The Department for Work and Pensions (DWP) has launched a consultation on the draft regulations for bulk defined contribution (DC) transfers without member consent.
The current rules require an actuarial certificate relating to members' rights in the receiving scheme, as well as the two schemes to be related in some way.
In the paper the DWP explained respondents to the initial consultation were "strongly of the opinion" that the current legislation needs to change in order to be "more relevant" to DC occupational schemes.
It added there was support for its proposals, which have been put into the draft Occupational Pension Schemes (Preservation of Benefits) (Amendment) Regulations 2018.
The DWP wants to remove the scheme relationship condition for these transfers and maintain charge cap protections for those transferred without consent.
It also wants to remove the requirement to obtain an actuarial certificate for bulk transfers of DC pensions without member consent (DC to DC) with an alternative test and new member protections.
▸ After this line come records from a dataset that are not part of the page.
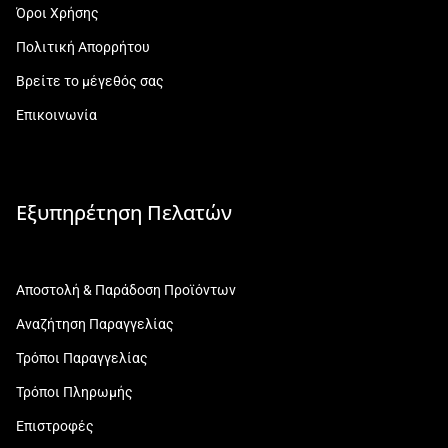
Όροι Χρήσης
Πολιτική Απορρήτου
Βρείτε το μέγεθός σας
Επικοινωνία
Εξυπηρέτηση Πελατών
Αποστολή & Παράδοση Προϊόντων
Αναζήτηση Παραγγελίας
Τρόποι Παραγγελίας
Τρόποι Πληρωμής
Επιστροφές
These additional protections take several forms.
Where the transfer is to a scheme authorised under the master trust regime, trustees will have their fiduciary duties to act in the best interests of members.
If the transfer is not into an authorised scheme, the trustees of the ceding scheme will also need to review the receiving scheme, under their responsibilities in trust law.
This will be with the assistance of appropriate guidance from The Pensions Regulator or the DWP.
The DWP also thinks members protected by the automatic enrolment default fund charge cap in the ceding scheme should continue to apply to the scheme they have transferred to.
In the paper the DWP said: "We believe these three proposals will help improve the process for transferring members without consent, while still protecting members. Member protection will be maintained because trustees will have a fiduciary duty to act in the members' interests. In the context of a bulk transfer the trustees will need to consider two elements of what is in the members' interests."
The consultation runs until 30 November.